Aus Sicherheitsgründen mussten rund 150 Anrainer ihre Häuser verlassen. Betroffen waren unter anderem Teile der Katastralgemeinde Neusiedl am Steinfeld. Wie der ORF Niederösterreich berichtet, wurden die Bewohner mehrerer Straßenzüge von Feuerwehrleuten aufgefordert, ihre Häuser sofort zu verlassen.
Ein betroffener Anwohner schilderte dem ORF die dramatischen Minuten: "Innerhalb kürzester Zeit sind die Feuerwehren bereits bei uns durch die Gasse gefahren.
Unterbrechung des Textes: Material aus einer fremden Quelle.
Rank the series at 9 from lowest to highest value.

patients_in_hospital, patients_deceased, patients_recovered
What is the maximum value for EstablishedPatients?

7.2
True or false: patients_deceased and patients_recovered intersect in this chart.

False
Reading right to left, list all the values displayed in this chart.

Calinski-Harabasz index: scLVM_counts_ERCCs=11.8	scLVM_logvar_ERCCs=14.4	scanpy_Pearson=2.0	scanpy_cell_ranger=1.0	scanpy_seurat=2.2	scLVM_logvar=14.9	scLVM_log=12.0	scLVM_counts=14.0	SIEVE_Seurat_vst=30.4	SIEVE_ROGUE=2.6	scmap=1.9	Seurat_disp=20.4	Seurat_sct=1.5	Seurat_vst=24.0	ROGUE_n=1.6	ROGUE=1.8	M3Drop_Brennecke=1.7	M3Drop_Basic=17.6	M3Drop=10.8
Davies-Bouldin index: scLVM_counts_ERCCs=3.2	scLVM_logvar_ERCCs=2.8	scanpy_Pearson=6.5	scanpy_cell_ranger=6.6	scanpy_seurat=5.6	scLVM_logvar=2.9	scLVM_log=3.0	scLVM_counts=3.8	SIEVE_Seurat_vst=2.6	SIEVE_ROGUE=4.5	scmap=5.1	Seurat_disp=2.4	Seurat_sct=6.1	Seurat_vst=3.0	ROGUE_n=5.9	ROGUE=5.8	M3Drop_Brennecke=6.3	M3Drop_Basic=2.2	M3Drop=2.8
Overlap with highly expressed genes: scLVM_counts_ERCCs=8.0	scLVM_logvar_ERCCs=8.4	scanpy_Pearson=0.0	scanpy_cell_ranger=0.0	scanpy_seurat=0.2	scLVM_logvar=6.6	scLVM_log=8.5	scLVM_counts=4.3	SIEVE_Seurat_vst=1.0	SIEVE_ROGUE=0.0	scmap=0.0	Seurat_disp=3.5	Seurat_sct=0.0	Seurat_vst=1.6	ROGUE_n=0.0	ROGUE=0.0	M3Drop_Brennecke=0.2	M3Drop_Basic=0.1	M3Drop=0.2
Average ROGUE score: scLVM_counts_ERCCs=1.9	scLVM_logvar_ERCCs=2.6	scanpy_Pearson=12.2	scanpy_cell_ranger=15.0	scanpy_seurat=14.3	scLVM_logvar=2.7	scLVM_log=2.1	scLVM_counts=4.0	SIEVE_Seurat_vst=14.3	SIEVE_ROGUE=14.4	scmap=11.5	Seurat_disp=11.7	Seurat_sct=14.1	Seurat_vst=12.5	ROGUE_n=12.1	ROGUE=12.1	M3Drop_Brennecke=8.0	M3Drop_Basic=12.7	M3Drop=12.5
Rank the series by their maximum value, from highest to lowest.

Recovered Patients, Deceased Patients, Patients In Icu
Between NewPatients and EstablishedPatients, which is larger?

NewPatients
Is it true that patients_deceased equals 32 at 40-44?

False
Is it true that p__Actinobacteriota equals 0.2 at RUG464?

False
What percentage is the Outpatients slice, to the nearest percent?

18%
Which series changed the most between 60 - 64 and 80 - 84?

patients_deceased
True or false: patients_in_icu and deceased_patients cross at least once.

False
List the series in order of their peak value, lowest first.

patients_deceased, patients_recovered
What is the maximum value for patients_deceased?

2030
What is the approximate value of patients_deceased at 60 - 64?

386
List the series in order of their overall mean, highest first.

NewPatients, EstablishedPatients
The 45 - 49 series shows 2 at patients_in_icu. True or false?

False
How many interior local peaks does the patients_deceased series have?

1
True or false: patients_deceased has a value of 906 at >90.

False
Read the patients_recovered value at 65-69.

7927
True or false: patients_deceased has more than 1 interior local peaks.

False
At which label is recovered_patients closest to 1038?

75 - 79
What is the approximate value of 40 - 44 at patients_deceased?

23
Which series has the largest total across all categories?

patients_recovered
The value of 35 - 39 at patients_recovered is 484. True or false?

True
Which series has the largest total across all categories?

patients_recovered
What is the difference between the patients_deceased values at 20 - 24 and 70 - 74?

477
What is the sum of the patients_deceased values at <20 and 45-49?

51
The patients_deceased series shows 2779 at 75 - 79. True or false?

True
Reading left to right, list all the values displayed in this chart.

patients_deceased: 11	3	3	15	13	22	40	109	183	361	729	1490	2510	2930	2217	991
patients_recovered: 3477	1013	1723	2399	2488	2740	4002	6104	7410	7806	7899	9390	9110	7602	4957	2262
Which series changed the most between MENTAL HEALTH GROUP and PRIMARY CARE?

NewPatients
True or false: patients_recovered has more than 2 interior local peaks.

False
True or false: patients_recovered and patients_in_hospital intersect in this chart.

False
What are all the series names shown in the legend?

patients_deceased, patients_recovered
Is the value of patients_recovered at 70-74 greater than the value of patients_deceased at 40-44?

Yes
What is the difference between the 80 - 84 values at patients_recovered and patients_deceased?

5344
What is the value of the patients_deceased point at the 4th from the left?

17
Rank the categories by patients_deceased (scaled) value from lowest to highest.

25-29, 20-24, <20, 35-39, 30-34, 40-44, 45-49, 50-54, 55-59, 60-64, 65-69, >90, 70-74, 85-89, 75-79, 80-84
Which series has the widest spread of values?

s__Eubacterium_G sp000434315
Ein Feuerwehrauto ist dann bei jedem Haus stehen geblieben und hat gemeint, ich soll unbedingt das Haus verlassen. Dieses Mal sei es sehr ernst."
Gegenüber "Heute" gab Feuerwehrsprecher Klaus Stebal vom niederösterreichischen Landesfeuerwehrkommando am Freitagabend Entwarnung – zumindest teilweise. Insgesamt standen 91 Feuerwehren mit rund 830 Mitgliedern im Einsatz.
Unterstützt wurden die Bodentrupps von einem gewaltigen Luftaufgebot: Insgesamt elf Fluggeräte waren im Einsatz, darunter vier Hubschrauber des Innenministeriums, vier Bundesheer-Hubschrauber – darunter auch zwei Black Hawks – sowie drei Löschhubschrauber privater Unternehmen.
Zusätzlich wurden der Sonderdienst Waldbrand, der Flugdienst sowie vier Katastrophenhilfszüge aus den Bezirken Baden und Neunkirchen alarmiert.
Die gute Nachricht: Trotz der bedrohlichen Lage konnten die Einsatzkräfte verhindern, dass die Flammen auf die Wohnhäuser übergreifen konnten. "Es gibt keine Schäden an Gebäuden", erklärte Stebal gegenüber "Heute". Auch Verletzte habe es glücklicherweise keine gegeben.
Für die evakuierten Bewohner gab es am Abend schließlich Entwarnung. Ab 21 Uhr durften sie wieder in ihre Häuser zurückkehren.
An ein Ende der Löscharbeiten ist dennoch nicht zu denken. Während in der Nacht die Löschhubschrauber ihren Einsatz einstellen müssen, bleiben zahlreiche Feuerwehrleute weiterhin am Boden im Einsatz. Die Kräfte werden zwar reduziert, eine durchgehende Brandbekämpfung ist jedoch weiterhin sichergestellt.
Mit dem ersten Tageslicht soll der Großeinsatz am Samstag erneut mit voller Stärke fortgesetzt werden. Ziel ist es, letzte Glutnester zu löschen und ein erneutes Aufflammen des Feuers zu verhindern.